# [Requirements]
Copy out the lines below without any change, starting with the line that contains "catalogue / barcode: US 2769324" and ending with the final line. Include both of those lines.

# [Raw data]
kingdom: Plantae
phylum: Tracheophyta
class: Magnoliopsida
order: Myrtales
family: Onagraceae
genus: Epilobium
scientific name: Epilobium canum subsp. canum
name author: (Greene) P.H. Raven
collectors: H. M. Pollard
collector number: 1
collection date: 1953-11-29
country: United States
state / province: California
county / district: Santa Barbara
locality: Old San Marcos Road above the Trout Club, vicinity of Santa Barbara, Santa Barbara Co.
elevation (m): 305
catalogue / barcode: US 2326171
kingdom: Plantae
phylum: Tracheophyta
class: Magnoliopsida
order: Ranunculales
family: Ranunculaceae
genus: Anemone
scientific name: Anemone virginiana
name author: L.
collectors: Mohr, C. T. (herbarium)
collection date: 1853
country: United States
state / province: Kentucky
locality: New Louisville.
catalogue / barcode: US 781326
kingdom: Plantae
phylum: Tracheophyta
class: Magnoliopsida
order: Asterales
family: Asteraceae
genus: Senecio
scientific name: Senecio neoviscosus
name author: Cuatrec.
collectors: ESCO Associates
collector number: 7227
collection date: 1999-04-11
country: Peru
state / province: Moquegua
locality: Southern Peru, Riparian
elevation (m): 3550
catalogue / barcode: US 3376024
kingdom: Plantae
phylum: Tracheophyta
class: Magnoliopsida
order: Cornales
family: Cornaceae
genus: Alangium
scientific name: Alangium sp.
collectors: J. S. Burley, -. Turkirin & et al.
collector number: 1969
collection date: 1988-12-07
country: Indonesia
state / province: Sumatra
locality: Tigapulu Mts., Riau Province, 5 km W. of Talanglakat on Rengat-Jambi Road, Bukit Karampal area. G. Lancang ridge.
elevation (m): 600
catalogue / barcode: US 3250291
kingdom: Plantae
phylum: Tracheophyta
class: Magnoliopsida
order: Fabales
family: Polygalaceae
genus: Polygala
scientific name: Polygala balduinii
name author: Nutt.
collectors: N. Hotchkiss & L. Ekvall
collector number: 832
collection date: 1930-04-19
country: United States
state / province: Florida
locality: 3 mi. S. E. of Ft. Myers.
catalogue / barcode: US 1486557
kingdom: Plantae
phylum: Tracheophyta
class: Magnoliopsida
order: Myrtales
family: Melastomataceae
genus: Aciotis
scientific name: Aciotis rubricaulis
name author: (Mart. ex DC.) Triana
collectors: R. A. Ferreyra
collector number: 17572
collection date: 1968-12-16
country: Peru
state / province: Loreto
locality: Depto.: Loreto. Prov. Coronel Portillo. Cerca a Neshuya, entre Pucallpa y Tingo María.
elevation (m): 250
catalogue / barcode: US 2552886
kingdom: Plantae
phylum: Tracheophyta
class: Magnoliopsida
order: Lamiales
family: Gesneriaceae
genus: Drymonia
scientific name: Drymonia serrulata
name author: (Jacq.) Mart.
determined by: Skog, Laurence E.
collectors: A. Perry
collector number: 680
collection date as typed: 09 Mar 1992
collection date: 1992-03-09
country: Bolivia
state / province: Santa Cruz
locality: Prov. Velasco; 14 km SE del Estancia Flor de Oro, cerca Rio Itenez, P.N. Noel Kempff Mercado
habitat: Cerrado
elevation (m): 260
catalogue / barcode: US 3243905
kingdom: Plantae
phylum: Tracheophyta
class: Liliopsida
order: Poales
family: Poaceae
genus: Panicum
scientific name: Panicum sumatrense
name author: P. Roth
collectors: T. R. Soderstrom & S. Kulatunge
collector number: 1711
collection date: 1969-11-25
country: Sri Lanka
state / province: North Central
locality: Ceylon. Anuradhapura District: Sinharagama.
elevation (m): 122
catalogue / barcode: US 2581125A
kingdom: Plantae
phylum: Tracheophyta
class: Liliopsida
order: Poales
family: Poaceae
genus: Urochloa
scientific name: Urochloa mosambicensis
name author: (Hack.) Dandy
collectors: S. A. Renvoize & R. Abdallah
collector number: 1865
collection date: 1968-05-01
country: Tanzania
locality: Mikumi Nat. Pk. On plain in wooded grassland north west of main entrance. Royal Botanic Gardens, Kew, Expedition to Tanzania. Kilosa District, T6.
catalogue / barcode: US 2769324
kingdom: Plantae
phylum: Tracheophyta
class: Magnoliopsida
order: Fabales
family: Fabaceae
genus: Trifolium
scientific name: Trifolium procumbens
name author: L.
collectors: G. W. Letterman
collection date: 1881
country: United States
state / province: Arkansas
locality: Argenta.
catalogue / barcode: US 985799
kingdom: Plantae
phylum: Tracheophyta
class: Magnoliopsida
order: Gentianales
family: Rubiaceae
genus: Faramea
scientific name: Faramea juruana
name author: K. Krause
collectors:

# [Solution to this exercise]
catalogue / barcode: US 2769324
kingdom: Plantae
phylum: Tracheophyta
class: Magnoliopsida
order: Fabales
family: Fabaceae
genus: Trifolium
scientific name: Trifolium procumbens
name author: L.
collectors: G. W. Letterman
collection date: 1881
country: United States
state / province: Arkansas
locality: Argenta.
catalogue / barcode: US 985799
kingdom: Plantae
phylum: Tracheophyta
class: Magnoliopsida
order: Gentianales
family: Rubiaceae
genus: Faramea
scientific name: Faramea juruana
name author: K. Krause
collectors:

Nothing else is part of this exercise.